MoMath offers grade-specific private programs for students, which include classroom activities for students for pre- and post-visit instruction. Tours for other groups, such as math clubs, and weekend programs for the general public can also engage future visitors, says Cindy Lawrence, the museum’s associate director and chief of operations. “We think math is like writing,” she says. “You can always understand it at your own level and sophistication.”
That idea of math on your own level is apparent in the museum’s interactive display kiosks, which replace more traditional written labels. Visitors can select the basic or complex explanation for the exhibit. Those interested in even more detail can choose to learn about the history of related math discoveries, including the mathematicians involved, and explore galleries of images.

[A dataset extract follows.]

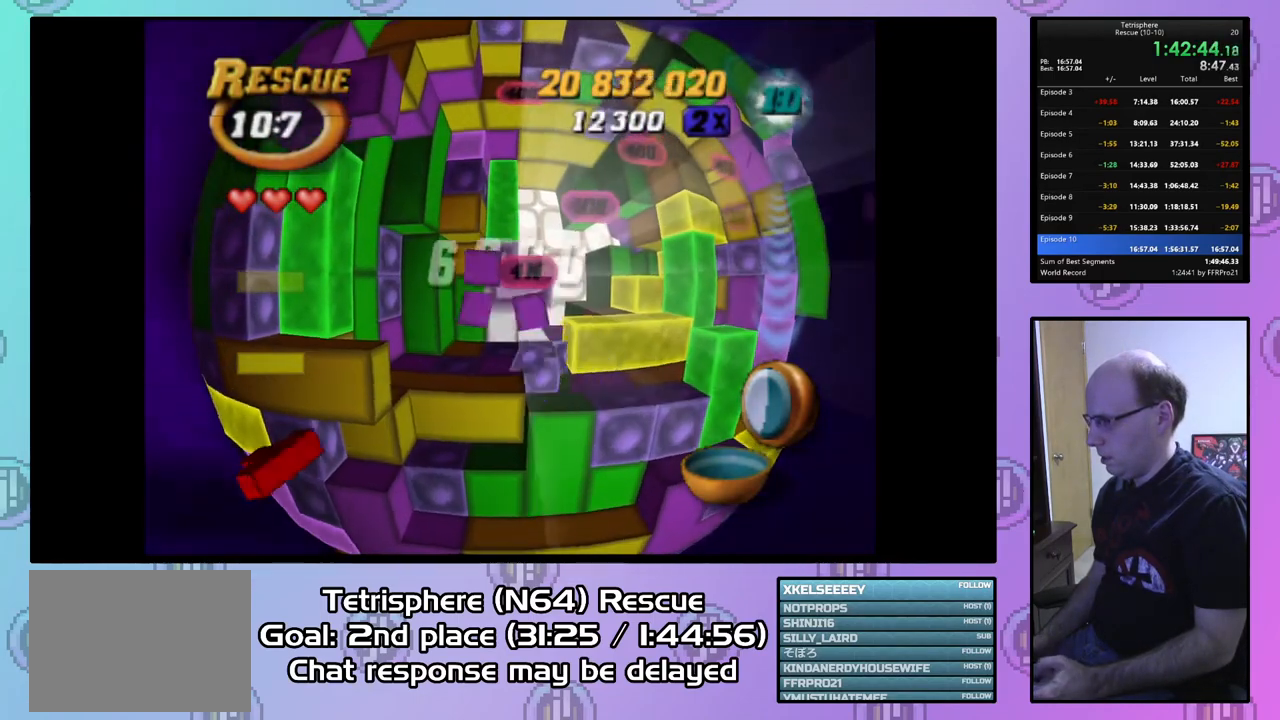
{"buttons": ["SQUARE"], "right_stick": "center", "events": [[100, "DPAD_UP", "down"], [200, "DPAD_UP", "up"], [267, "DPAD_UP", "down"], [367, "DPAD_UP", "up"], [467, "SQUARE", "down"]]}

The museum mostly engages visitors with hands-on and interactive exhibits that display few visible numbers or equations. For example, when the smooth, interconnected globes of the “Harmony of the Spheres” sculpture are touched, they play musical tones and light up. The exhibit connects music and math through the exploration of groupings of three notes, called triads. Visitors can create harmonies, major chords and minor chords by touching different parts of the sculpture in specific ways and sequences. So, touching sphere A plays a chord, but touching the spheres adjacent to A and then touching A again changes the chord—one of the three notes will up or down by a half step (from C to C-sharp, for example). How the chord changes depends on the distance between a sphere and the previously played sphere. The sculpture as a whole serves as a geometric model of how triads relate to each other.
Other exhibits let guests experiment and search for patterns. The “Twist ‘n’ Roll” table holds colored rubber shapes that can be split apart and reconnected. Visitors then roll their new creations across the table. They can attempt to predict what path an object will take by looking at examples drawn on the surface. Will it wobble, curl, flip-flop or roll straight?
The “Human Tree” is another immersive math experience. A camera captures a visitor’s image and projects it on a wall. In the projected image, arms morph into smaller versions of the person, which in turn branch and branch again into a tree made of body copies. The image is fun and a little silly but also an example of a fractal—detailed pattern shows self-similar shapes at different scales. The tree shape reminds visitors that mathematics can describe natural patterns. Becoming a fractal is exactly the kind of unusual experience that Tim Nissen, the museum’s chief of design, hopes visitors will carry with them.
Nissen, a self-proclaimed science groupie, brings his experience in architecture to exhibit design. He joined the MoMath team during its previous incarnation as a traveling mathematics show. Stars from that show, such as the square-wheeled trike, became part of the new museum. The awkward-looking vehicle gives cyclists a smooth ride over the petal-shaped bumps of a giant sunflower in the center of the exhibition. Nissen points out that the path the square wheels take over the curves traces a so-called catenary curve. This shape is an “ideal” curve formed by a uniform cord hanging from two points, such as a chain hanging under its own weight. Regardless of how far apart the anchor points are, the force of gravity is equal at each point along the hanging chain. Inverted, catenary curves are used as load-bearing arches because they distribute weight evenly.
The catenary curves are not the only mathematical shapes hiding in plain sight at MoMath. In the striking “Hyper Hyperboloid” exhibit, colored cords extending from ground to ceiling surround a chair. Nissen demonstrates how visitors can enter the shape, spin in the chair and watch the cords swivel and form a curved surface around them.
Visitors can further shape their own experience by creating their own sculptures. At the “Mathenaeum” they enter a heptagonal (seven-sided) pavilion and choose one of three stations. A large crystal trackball along with wooden and brass levers help participants build and sculpt polygons on a large screen. Favorite creations can be submitted to the museum for a chance to be made real via a 3-D printer.
The many engaging exhibits arose from ideas solicited from mathematicians, computer scientists and others, Whitney says. “We talked to many [mathematicians] who sense they are working in a poorly understood endeavor,” he remarks. They had lists of ideas they had always wanted to share with others. Helping to design the museum’s offerings “was an outlet for their passion,” he says. Now the public can see the results.